White Space Bugs in Popular Browsers

The HTML 4.0 specification contains the following phrase in
     http://www.w3.org/TR/WD-html40/struct/text.html#h-7.3.1

> A line break occurring immediately following a
> start tag should be discarded, as should a line
> break occurring immediately before an end tag. 
> This applies to all HTML elements without exceptions.

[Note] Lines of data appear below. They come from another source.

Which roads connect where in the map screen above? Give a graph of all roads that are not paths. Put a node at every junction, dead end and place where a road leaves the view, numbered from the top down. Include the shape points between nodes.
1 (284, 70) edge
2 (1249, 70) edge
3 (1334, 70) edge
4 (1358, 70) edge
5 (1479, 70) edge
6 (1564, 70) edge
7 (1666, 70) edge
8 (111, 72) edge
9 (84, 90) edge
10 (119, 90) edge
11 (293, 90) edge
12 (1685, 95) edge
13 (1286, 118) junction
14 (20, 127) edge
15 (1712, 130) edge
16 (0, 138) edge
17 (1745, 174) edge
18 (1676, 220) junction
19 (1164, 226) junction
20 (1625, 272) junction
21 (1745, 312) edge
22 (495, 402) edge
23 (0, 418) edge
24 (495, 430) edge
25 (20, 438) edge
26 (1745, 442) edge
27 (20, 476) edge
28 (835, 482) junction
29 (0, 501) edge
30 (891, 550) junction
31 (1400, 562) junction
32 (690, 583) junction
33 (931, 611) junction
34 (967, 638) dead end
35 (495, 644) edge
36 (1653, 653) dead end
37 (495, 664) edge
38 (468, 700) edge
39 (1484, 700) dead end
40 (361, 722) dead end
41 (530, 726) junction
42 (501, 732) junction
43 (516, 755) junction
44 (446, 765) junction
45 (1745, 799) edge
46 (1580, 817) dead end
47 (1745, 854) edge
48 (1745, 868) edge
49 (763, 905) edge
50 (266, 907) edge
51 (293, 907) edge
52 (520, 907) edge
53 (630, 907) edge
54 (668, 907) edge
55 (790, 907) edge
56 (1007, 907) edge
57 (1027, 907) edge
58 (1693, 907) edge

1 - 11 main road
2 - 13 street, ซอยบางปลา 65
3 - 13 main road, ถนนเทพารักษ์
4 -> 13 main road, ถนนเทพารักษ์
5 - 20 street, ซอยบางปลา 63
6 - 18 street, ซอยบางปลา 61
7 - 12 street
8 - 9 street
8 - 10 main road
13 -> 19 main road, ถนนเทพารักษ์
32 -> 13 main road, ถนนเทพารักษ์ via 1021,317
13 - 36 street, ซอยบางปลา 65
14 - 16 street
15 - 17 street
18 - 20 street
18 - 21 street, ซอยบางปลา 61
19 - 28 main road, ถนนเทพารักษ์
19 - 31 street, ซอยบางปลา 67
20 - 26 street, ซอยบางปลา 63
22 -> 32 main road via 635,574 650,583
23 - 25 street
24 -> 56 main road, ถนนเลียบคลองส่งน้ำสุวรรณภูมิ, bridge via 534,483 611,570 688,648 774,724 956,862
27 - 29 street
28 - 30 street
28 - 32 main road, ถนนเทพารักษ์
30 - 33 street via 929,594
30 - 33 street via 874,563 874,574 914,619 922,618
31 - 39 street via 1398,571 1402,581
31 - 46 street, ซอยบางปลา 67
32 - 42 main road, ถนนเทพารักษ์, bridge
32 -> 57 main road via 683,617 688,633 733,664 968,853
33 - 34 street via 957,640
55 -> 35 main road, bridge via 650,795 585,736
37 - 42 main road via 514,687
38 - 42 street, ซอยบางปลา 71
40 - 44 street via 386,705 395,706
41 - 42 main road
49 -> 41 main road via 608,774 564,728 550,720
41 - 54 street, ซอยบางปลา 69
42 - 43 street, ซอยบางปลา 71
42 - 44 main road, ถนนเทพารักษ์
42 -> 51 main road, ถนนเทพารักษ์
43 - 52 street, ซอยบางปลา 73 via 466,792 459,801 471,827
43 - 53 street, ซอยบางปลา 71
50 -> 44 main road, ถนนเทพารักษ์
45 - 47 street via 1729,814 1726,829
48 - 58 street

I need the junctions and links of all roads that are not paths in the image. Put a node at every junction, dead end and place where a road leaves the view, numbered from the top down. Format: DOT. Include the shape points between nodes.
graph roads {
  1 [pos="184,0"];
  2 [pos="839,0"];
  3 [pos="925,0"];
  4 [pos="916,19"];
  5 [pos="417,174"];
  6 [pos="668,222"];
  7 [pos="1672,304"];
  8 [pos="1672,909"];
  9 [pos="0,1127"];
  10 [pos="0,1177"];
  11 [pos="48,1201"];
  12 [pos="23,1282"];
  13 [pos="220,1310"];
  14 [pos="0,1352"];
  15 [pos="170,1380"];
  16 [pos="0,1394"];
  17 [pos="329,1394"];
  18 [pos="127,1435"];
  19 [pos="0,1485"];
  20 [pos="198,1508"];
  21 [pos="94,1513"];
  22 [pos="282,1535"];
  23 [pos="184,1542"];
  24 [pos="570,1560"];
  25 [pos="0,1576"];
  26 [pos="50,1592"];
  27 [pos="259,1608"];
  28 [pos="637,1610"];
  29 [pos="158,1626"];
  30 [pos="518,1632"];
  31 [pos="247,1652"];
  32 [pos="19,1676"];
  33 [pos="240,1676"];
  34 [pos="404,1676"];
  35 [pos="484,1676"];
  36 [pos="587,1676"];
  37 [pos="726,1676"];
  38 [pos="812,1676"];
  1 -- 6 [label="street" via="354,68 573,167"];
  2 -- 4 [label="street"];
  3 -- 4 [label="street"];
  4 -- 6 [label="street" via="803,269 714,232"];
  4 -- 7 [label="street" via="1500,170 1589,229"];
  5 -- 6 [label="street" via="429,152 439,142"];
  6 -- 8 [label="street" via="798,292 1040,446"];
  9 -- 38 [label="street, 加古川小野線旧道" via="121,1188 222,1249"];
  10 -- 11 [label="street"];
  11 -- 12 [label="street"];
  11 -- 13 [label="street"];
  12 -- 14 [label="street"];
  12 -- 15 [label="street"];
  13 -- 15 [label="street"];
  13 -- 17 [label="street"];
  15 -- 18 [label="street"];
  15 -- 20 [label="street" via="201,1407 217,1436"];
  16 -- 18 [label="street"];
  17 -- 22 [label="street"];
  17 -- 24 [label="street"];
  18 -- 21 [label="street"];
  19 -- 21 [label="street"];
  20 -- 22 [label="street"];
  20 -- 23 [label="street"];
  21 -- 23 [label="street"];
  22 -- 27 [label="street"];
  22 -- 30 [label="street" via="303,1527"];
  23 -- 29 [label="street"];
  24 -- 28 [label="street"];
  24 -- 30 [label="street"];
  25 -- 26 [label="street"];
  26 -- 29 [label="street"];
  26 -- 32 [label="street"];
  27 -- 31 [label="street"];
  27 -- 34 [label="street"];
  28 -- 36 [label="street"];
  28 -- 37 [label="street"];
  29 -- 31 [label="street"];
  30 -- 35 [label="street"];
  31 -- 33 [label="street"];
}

(HTML 3.2 and earlier versions had a similar statement,
if not as strongly worded.)  Of course this rule is not 
always followed by popular browsers such as Navigator and
IE.  Even Lynx (2.4 and 2.7) renders the following with an
extra space:

<A HREF="http://www.w3.org/">The W3C
</A>

I have a recently-updated page that demonstrates how this
browser behavior can affect the presentation of tables and
images.  The document is available at:
    http://www.emf.net/~estephen/htmlner/whitespacebugs.html

The above page establishes the position, and documents some
inconsistencies.  I'd like to take the argument further and
explore some esoteric parts of white space rules.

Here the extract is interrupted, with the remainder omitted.